IMA accepts technically sound and scientifically rigorous research in the interdisciplinary field of imaging, including relevant algorithmic research and hardware and software development, and their applications relevant to medical research. The journal provides a platform to publish original research in structural and functional imaging.
The journal is also open to imaging studies of the human body and on animals that describe novel diagnostic imaging and analyses methods. Technical, theoretical, and clinical research in both normal and clinical populations is encouraged. Submissions describing methods, software, databases, replication studies as well as negative results are also considered.

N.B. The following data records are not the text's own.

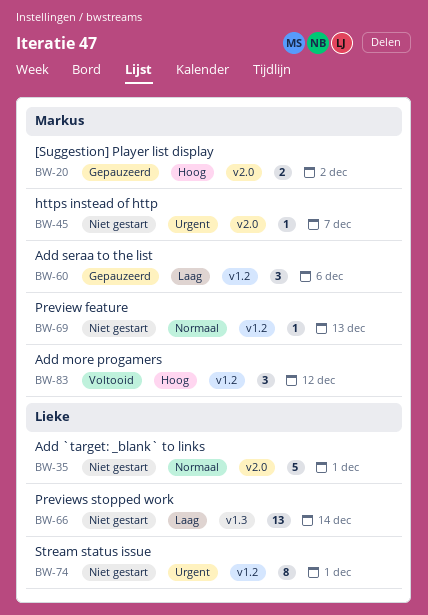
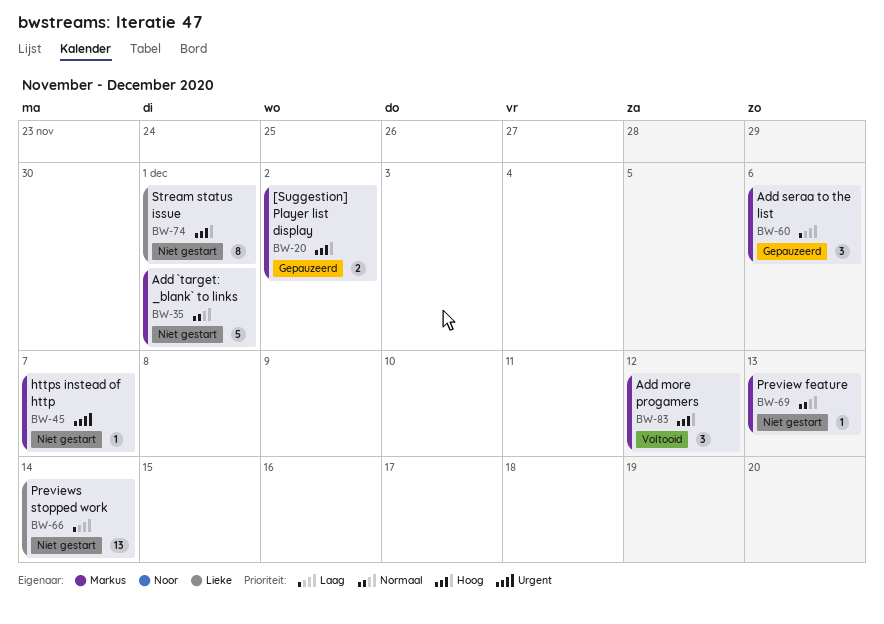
BW-35, owner: Lieke -> Markus
BW-74, priority: Urgent -> Hoog

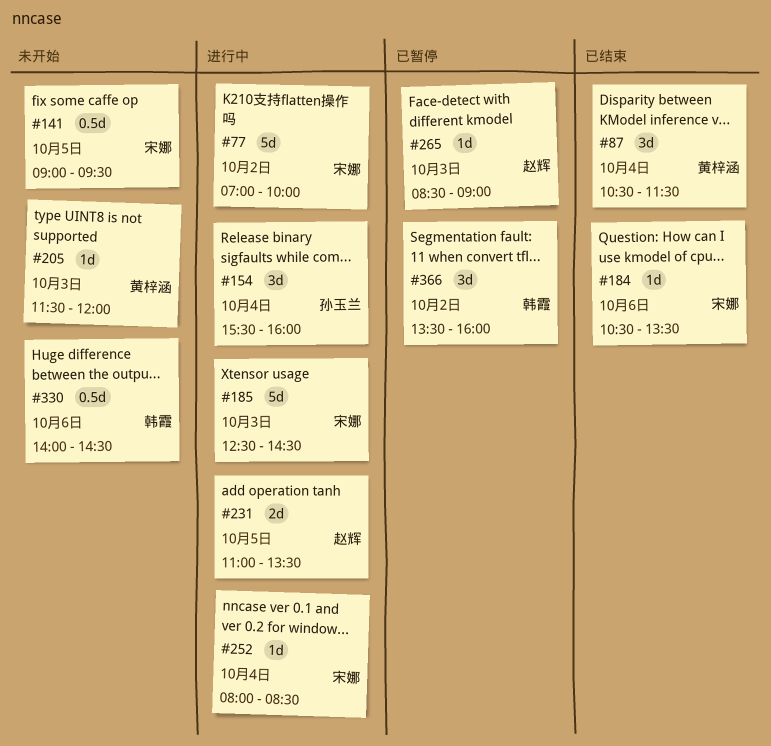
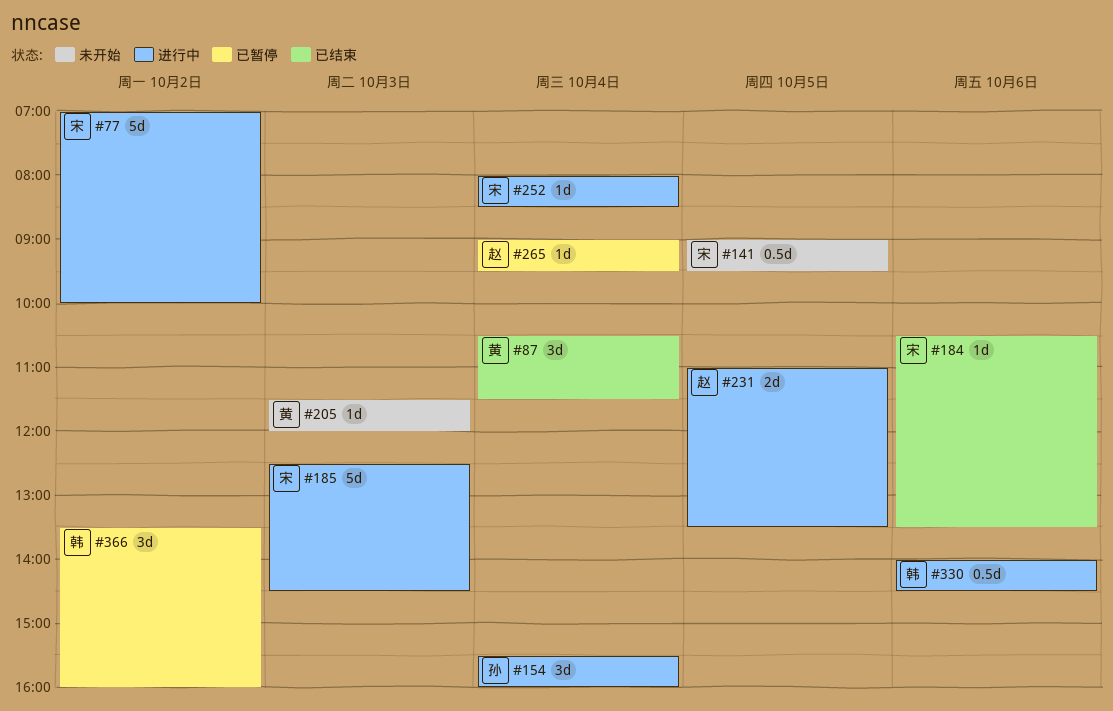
#265, day: Oct 3 -> Oct 4
#265, begins: 08:30 -> 09:00
#265, ends: 09:00 -> 09:30
#330, status: 未开始 -> 进行中

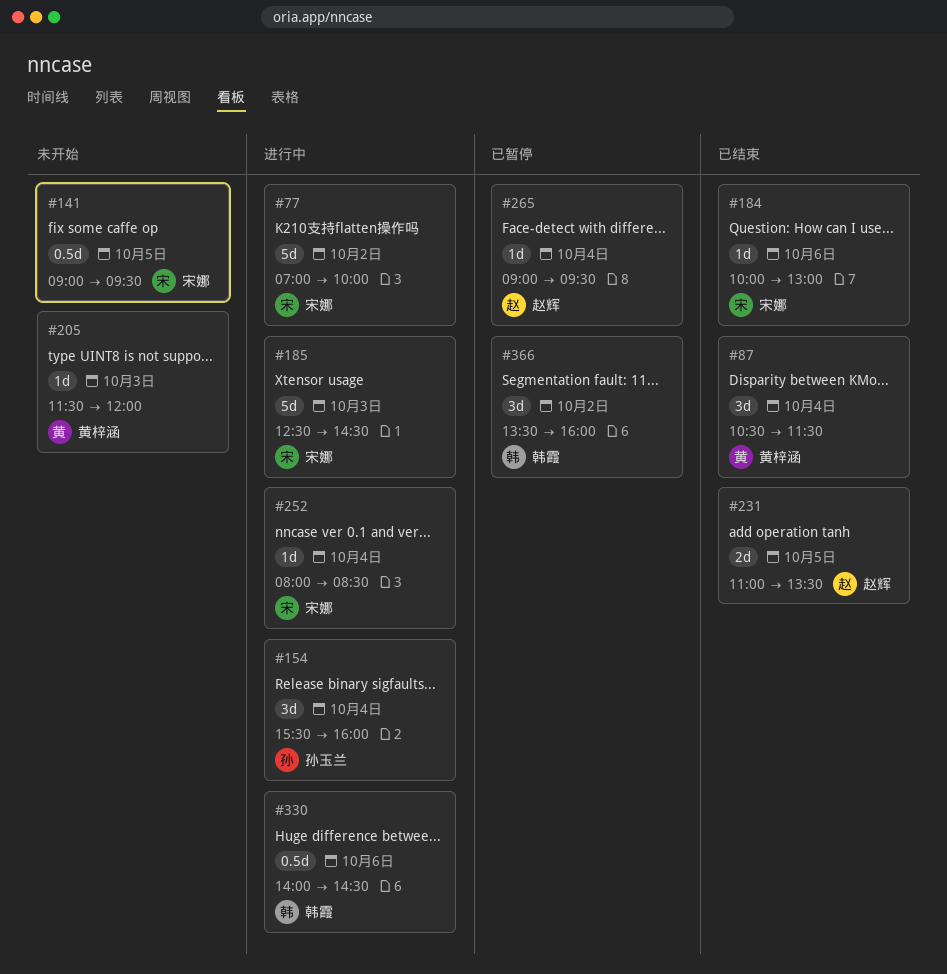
#184, begins: 10:30 -> 10:00
#184, ends: 13:30 -> 13:00
#231, status: 进行中 -> 已结束

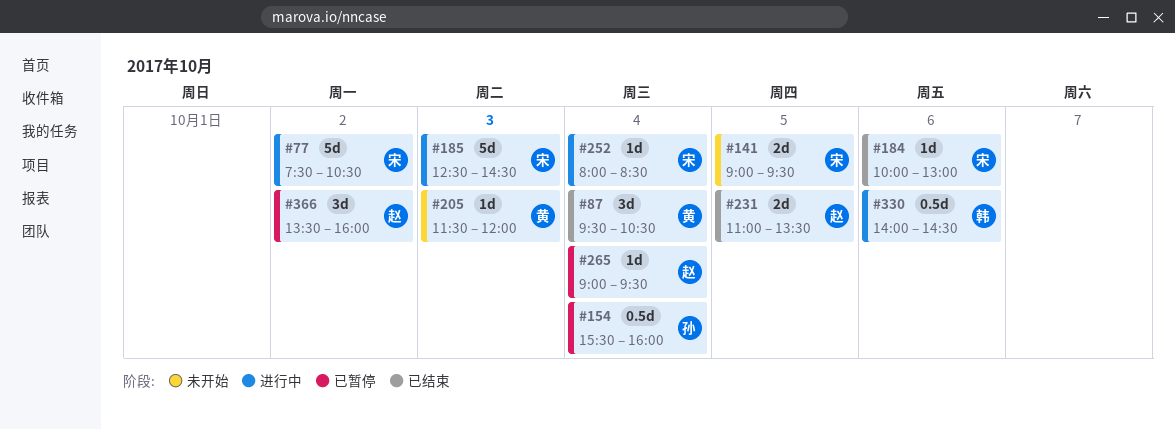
#77, begins: 07:00 -> 07:30
#77, ends: 10:00 -> 10:30
#87, begins: 10:30 -> 09:30
#87, ends: 11:30 -> 10:30
#141, estimate: 0.5d -> 2d
#154, status: 进行中 -> 已暂停
#154, estimate: 3d -> 0.5d
#366, owner: 韩霞 -> 赵辉

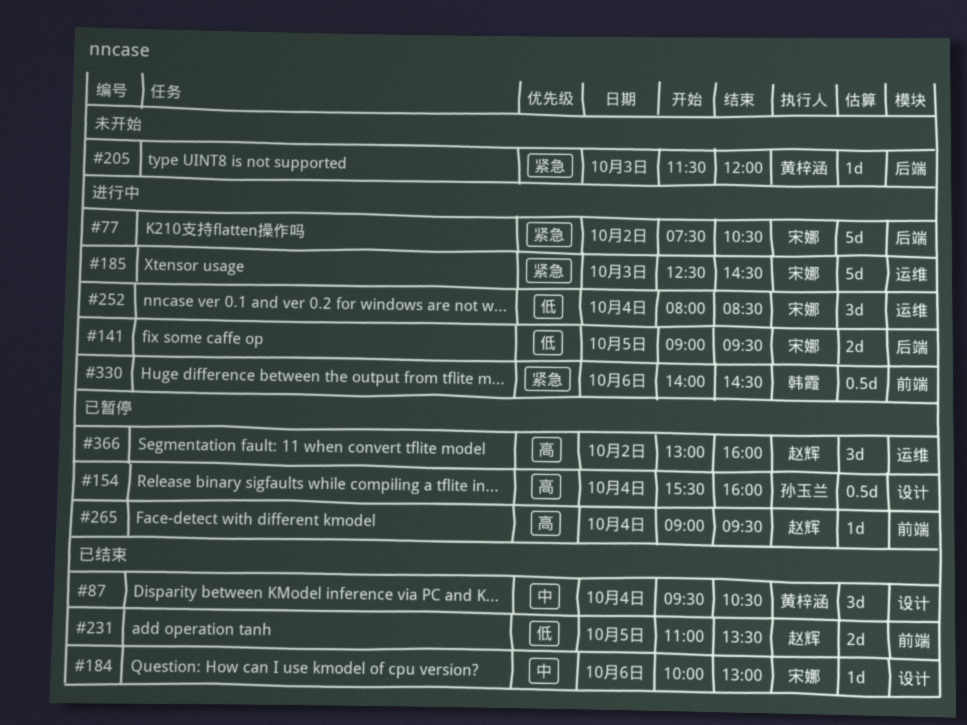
#141, status: 未开始 -> 进行中
#252, estimate: 1d -> 3d
#366, begins: 13:30 -> 13:00

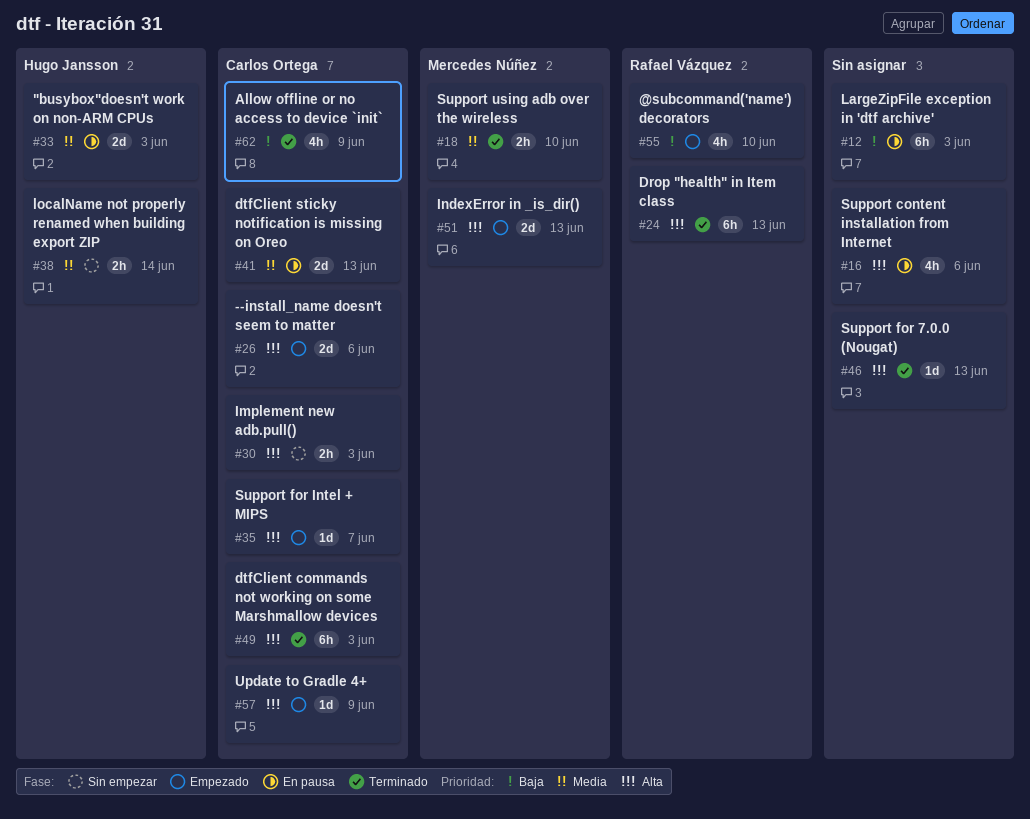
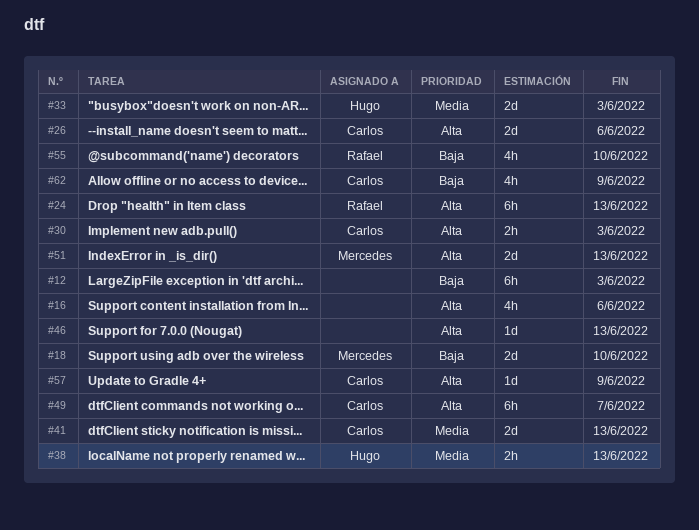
#18, priority: Media -> Baja
#18, estimate: 2h -> 2d
#35: present -> none
#38, due: Jun 14 -> Jun 13
#49, due: Jun 3 -> Jun 7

The scope of the journal includes, but is not limited to, the following in the context of biomedical research:
Imaging and neuro-imaging modalities: structural MRI, functional MRI, PET, SPECT, CT, ultrasound, EEG, MEG, NIRS etc.;
Neuromodulation and brain stimulation techniques such as TMS and tDCS;
Software and hardware for imaging, especially related to human and animal health;
Image segmentation in normal and clinical populations;
Pattern analysis and classification using machine learning techniques;
Computational modeling and analysis;
Brain connectivity and connectomics;
Systems-level characterization of brain function;
Neural networks and neurorobotics;
Computer vision, based on human/animal physiology;
Brain-computer interface (BCI) technology;
Big data, databasing and data mining.